Je me faisais peut-être une fausse idée de l’Attrapeur de rats, m’imaginant quelque chose entre le Dostoïevski des Carnets du sous-sol et Kafka. C’est probablement ce qui m’a donné l’impression d’en sortir sans jamais avoir pu y entrer.
Pour le narrateur, c’est un peu différent : homme solitaire que ses rencontres rendent en définitive encore plus solitaire, il se retrouve livré à lui-même dans les deux cent soixante pièces désertes de la banque centrale d’une ville qui ne sera finalement guère évoquée. À ses yeux, « la comparaison avec un labyrinthe » s’impose (p. 32 de la réédition chez Noir sur blanc, dans une traduction de Paul Castaing). Un peu plus loin (p. 33), c’est « au fond d’un aquarium vidé de son eau, ou sur la banquise » qu’il s’imagine évoluer.
Dans tous les cas, un sentiment d’inadaptation, voire d’aliénation. Un téléphone, son unique lien avec le monde extérieur, ne le rassure pas : « – Cent sept vingt et un, scandai-je en articulant de mon mieux. / – Cent huit zéro un, répéta consciencieusement la téléphoniste d’une voix neutre » (p. 50). C’est peut-être là que son expérience de personnage rejoint mon expérience de lecteur...
Entendons-nous bien : les quelque soixante pages de l’Attrapeur de rats ne sont pas sans intérêt, et une évidente richesse littéraire naît de ses contradictions et de ses paradoxes. Il y a des images fortes – « Des fantômes peuplèrent les ténèbres. Je voyais le spectre velu qui hante les coins obscurs des chambres d’enfants au crépuscule » (p. 56). Et mal construit, le récit d’Alexandre Grine l’est au même titre que Moby Dick est bordélique, ou que les Carnets du sous-sol (tiens, tiens…) manquent d’élégance. Ça n’aurait donc pas dû me déranger.

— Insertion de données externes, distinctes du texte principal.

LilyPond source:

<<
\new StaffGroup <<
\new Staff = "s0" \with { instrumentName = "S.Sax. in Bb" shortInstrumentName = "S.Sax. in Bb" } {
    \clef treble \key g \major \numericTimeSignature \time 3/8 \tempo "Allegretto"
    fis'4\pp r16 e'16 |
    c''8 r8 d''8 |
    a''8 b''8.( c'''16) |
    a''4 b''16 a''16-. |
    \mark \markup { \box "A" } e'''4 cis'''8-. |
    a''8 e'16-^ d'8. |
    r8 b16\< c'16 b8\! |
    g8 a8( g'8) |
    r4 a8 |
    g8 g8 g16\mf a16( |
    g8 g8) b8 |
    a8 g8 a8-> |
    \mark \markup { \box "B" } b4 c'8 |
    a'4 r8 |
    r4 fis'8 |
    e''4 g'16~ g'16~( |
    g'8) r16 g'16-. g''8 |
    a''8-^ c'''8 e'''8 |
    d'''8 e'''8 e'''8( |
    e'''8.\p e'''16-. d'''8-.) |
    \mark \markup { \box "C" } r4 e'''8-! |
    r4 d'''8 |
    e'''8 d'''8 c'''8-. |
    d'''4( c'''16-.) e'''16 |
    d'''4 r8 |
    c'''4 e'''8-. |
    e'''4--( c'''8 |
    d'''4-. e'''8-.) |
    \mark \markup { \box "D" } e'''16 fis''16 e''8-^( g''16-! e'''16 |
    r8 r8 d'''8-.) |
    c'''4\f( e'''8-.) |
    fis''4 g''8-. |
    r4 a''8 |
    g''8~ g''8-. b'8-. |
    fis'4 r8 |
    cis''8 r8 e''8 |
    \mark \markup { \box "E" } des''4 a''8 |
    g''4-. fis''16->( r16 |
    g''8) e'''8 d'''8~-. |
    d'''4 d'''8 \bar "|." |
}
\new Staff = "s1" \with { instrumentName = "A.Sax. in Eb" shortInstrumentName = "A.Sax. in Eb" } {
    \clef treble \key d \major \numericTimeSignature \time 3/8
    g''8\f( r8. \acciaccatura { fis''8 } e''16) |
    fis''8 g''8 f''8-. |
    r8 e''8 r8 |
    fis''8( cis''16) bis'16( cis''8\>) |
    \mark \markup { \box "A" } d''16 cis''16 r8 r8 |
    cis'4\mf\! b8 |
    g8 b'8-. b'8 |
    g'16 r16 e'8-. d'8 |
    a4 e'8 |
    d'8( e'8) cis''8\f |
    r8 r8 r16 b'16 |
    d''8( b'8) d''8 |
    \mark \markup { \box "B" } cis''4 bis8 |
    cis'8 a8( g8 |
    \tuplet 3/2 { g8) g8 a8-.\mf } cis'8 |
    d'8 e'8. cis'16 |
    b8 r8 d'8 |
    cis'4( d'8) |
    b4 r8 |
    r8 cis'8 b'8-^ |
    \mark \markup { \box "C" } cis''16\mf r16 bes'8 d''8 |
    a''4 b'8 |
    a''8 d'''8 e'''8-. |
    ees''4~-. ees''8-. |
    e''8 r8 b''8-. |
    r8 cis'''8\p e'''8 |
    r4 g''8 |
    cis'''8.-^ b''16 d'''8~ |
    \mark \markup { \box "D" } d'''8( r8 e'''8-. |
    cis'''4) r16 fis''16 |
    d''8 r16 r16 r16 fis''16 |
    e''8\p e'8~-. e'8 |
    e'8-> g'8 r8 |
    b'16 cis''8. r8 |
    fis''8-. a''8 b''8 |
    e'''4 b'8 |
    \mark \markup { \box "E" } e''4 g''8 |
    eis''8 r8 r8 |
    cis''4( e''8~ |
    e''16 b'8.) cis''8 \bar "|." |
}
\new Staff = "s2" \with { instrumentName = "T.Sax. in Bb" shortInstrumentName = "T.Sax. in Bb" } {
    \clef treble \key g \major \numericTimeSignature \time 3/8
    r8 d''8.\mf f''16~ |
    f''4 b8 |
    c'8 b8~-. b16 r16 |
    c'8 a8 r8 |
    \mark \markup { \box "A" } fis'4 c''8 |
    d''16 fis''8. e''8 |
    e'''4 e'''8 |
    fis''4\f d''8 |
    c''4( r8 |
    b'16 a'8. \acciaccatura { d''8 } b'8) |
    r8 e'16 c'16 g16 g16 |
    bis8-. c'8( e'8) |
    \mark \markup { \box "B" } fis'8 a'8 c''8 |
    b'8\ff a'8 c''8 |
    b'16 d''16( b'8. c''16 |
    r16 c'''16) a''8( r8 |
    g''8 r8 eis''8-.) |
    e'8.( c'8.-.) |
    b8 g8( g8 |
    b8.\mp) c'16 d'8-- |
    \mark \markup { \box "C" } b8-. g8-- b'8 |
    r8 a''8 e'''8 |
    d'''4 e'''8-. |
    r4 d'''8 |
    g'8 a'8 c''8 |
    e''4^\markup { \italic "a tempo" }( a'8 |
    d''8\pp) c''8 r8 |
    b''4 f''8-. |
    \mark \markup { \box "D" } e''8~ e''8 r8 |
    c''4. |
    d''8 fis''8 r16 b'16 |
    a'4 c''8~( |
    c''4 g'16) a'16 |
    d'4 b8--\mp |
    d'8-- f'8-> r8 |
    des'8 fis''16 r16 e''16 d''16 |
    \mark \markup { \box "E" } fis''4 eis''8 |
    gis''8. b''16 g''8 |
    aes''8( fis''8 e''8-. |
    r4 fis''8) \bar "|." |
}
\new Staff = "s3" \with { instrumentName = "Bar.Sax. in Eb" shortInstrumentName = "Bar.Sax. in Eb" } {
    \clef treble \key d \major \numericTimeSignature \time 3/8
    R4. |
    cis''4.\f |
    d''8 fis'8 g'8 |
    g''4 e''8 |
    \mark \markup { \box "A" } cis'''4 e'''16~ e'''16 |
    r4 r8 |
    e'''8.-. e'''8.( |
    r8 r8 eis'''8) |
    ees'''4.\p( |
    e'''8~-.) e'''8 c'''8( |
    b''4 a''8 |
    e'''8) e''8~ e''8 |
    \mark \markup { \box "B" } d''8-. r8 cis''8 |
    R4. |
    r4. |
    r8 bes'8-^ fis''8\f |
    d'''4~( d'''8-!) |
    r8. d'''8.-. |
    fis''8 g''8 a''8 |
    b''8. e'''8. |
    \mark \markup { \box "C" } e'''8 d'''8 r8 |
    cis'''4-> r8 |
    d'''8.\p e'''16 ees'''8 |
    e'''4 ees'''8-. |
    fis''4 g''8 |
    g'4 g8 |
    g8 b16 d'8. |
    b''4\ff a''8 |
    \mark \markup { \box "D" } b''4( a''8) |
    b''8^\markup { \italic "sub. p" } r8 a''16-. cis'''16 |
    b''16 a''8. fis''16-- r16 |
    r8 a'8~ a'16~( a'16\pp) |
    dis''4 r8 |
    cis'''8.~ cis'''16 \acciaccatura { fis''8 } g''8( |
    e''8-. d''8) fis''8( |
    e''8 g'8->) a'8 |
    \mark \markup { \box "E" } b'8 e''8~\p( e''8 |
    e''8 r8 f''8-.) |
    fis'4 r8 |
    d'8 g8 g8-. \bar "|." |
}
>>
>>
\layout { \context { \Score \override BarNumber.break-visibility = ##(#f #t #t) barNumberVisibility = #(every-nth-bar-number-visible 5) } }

Pourtant, quoiqu’on ne puisse pas parler d’hermétisme à propos de cette nouvelle, je n’ai pas pu y entrer. (Le narrateur entre dans la banque centrale grâce à son ancien épicier, devenu fonctionnaire. Un tel personnage m’a peut-être manqué.) Si bien que l’excipit prend une résonance particulière : « La suite n’a pas d’importance. Mais il dépend de moi que se prolonge le moment où je sentis sur ma tête la caresse de la douce main. Je dois conquérir la confiance… / Et maintenant, plus un mot là-dessus. » (p. 81).